"Just between you and me, I think he's had a little work done." - on Michael Jackson
5:53 p.m. on 08-30-02


Sorry about the melodramatic content of the previous entry. I was feeling a bit melodramatic at the time.

But now it's cool.

And if I were an instrument, I'd want to be a cello. Because then I'd get played by asians.

(Rim shot)

My homies and me think that's pretty funny. We also think giving out cards from my Hidden Talents game out to random kids (namely freshmen) is funny. And we wrote "in bed" after every statement, too.

(i.e. "Who can do the best imitation of an aerobics instructor in bed?")

Anyway.

Hey, did you guys see the VMA's last night?

Yeah, don't worry, you didn't miss much. I just want to li-li-li-lick Jimmy Fallon from his head to his toes, is all.

Then maybe we could naked-wrestle for awhile...

Mmmm, naaaaaked wrestle...

(I usually don't watch the "Mtv," but when Jimmy Fallon is appearing on it one must make sacrifices.)

But I have a problem.

I keep accidently kicking my Beck CD into the trash can.

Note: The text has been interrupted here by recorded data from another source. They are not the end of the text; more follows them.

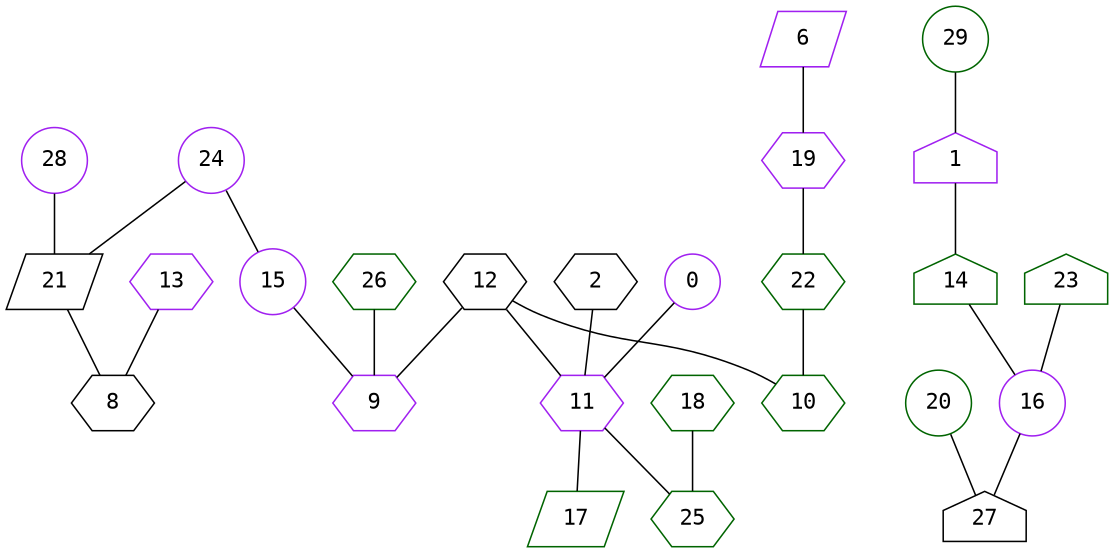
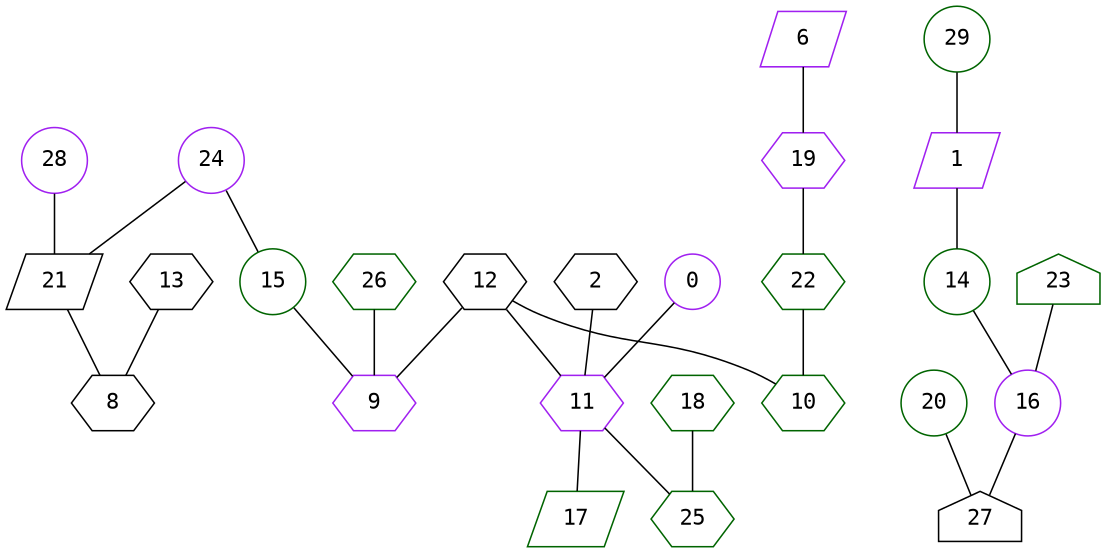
  graph {
    fontname="DejaVu Sans Mono"
    node [color=purple fontname="DejaVu Sans Mono" shape=hexagon]
    edge [fontname="DejaVu Sans Mono"]
    24 [shape=circle]
    21 [color=black shape=parallelogram]
-   15 [shape=circle]
+   15 [color=darkgreen shape=circle]
    8 [color=black]
    9
    17 [color=darkgreen shape=parallelogram]
    11
    25 [color=darkgreen]
    2 [color=black]
    20 [color=darkgreen shape=circle]
    27 [color=black shape=house]
    12 [color=black]
    10 [color=darkgreen]
    6 [shape=parallelogram]
    19
    22 [color=darkgreen]
    0 [shape=circle]
-   13
+   13 [color=black]
    16 [shape=circle]
    29 [color=darkgreen shape=circle]
-   1 [shape=house]
-   14 [color=darkgreen shape=house]
+   1 [shape=parallelogram]
+   14 [color=darkgreen shape=circle]
    26 [color=darkgreen]
    18 [color=darkgreen]
    28 [shape=circle]
    23 [color=darkgreen shape=house]
    24 -- 21
    24 -- 15
    21 -- 8
    15 -- 9
    11 -- 17
    11 -- 25
    2 -- 11
    20 -- 27
    12 -- 9
    12 -- 11
    12 -- 10
    6 -- 19
    19 -- 22
    22 -- 10
    0 -- 11
    13 -- 8
    16 -- 27
    29 -- 1
    1 -- 14
    14 -- 16
    26 -- 9
    18 -- 25
    28 -- 21
    23 -- 16
  }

But I have a bigger problem.

I really like this boooooy. Not Brian or Ryan or any other "ian" sounding boy (because there are so many of those to begin with). So this is an improvement, I think.

But, well. Not really. Because there are some nasty complications.

DILDO!!!!!

I HATE YOU, PART OF ME THAT FINDS BOYS WITH PROBLEMS ATTACHED TO THEM ATTRACTIVE AND WONDERFUL AND NEAT!!!!!!

So I'm trying to kill it.

Really, I am.

But it just won't die. I think it made a pact with the devil or something, because I'm trying really hard.

Like, REALLY hard.

I dropped an atomic bomb on that part of my brain and it still won't die. Or get cancer due to the excessive radiation.

I'm trying to convince myself that he's gay. But that's not working out, because as weird as it sounds, that makes him even more attractive.

I'm also trying to convince myself that he hurts puppies for fun, and that he has sex with his dad.

Because those are qualities that I don't like in a perspective mate.

And at first it was just "well, I've always kind of liked him and everyone else I like left. But, oh! This bloak! He's still here. Hmm."

But now it's more like, "wow... how did I not see this before?"

In the words of my dad incorrectly quoting Jim Carey's character in The Mask...

"Somebody HELP me!!!"

(The infamous correct quotation is, of course, "somebody STOP me!!" Leave it to my dad to fuck that one up.)